Choripán is Argentina's answer to the hot dog — a split, grilled chorizo tucked into a crusty baguette (pan) and topped with chimichurri sauce and/or salsa criolla (chopped tomato, onion and pepper in vinegar). It is the essential food of Argentine asados (barbecues), football stadiums, street corners and petrol station stopovers. No food better captures the soul of Argentine street eating.
Serves 4
Combine parsley, garlic, oregano, chilli flakes, olive oil, vinegar and 1 tsp salt. Mix well and rest at least 30 minutes.
Combine tomatoes, onion and green pepper. Season with salt, a splash of vinegar and 1 tbsp olive oil. Rest 10 minutes.
Split each chorizo lengthways, not cutting all the way through, so it opens like a book. Grill cut-side down first over medium-high heat, 4 minutes per side.
Toast the cut sides of the rolls on the grill or in a pan until warm and slightly crispy.
Place grilled chorizo in each roll.
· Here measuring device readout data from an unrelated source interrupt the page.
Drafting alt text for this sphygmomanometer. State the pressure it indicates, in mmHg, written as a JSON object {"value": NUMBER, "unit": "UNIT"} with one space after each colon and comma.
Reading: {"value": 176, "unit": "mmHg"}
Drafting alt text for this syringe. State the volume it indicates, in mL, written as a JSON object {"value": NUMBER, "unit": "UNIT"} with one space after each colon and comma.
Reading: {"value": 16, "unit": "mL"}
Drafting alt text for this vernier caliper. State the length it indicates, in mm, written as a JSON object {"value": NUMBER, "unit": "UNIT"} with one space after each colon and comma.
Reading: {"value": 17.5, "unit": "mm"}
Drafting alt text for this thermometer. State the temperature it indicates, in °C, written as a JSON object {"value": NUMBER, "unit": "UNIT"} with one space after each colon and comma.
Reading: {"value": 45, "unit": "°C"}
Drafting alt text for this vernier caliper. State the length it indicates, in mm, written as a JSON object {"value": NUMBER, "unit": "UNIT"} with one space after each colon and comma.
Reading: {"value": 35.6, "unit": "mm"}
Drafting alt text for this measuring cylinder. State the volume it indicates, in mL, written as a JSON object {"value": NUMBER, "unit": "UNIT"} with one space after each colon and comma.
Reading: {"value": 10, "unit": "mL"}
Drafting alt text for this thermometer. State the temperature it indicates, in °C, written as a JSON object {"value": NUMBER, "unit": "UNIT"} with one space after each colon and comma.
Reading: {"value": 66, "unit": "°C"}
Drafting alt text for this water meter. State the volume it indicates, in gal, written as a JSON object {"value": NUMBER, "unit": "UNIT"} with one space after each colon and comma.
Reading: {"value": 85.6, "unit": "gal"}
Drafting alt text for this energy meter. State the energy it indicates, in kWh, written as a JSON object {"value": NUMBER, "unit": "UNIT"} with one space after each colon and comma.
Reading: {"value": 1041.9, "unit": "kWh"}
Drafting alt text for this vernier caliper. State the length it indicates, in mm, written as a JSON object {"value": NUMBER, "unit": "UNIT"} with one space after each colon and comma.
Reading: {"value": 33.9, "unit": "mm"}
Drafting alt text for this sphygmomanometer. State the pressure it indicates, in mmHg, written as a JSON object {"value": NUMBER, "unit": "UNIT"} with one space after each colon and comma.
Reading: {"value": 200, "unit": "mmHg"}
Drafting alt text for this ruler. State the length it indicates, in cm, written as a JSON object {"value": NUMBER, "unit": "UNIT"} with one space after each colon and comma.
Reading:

Spoon chimichurri generously over. Add salsa criolla. Eat immediately.
Splitting the chorizo open increases the surface area for caramelisation — don't skip this step.
Chimichurri improves after sitting — make it an hour ahead.
The rolls should be crusty enough to hold up to the juices without going soggy immediately.
Add sliced avocado for a Buenos Aires-style upgrade.
Use longaniza or merguez if Argentine chorizo is unavailable.
Chimichurri keeps refrigerated for 1 week. Assemble and eat fresh.
Choripán has been sold at Argentine football matches and street corners since the early 20th century. The combination of chorizo and chimichurri is inseparable from Argentine identity and appears at every asado and public gathering.
Fresh, unsmoked pork sausage seasoned with paprika, garlic and herbs. It is different from Spanish dried chorizo. Portuguese linguiça or Italian sausage are the closest substitutes.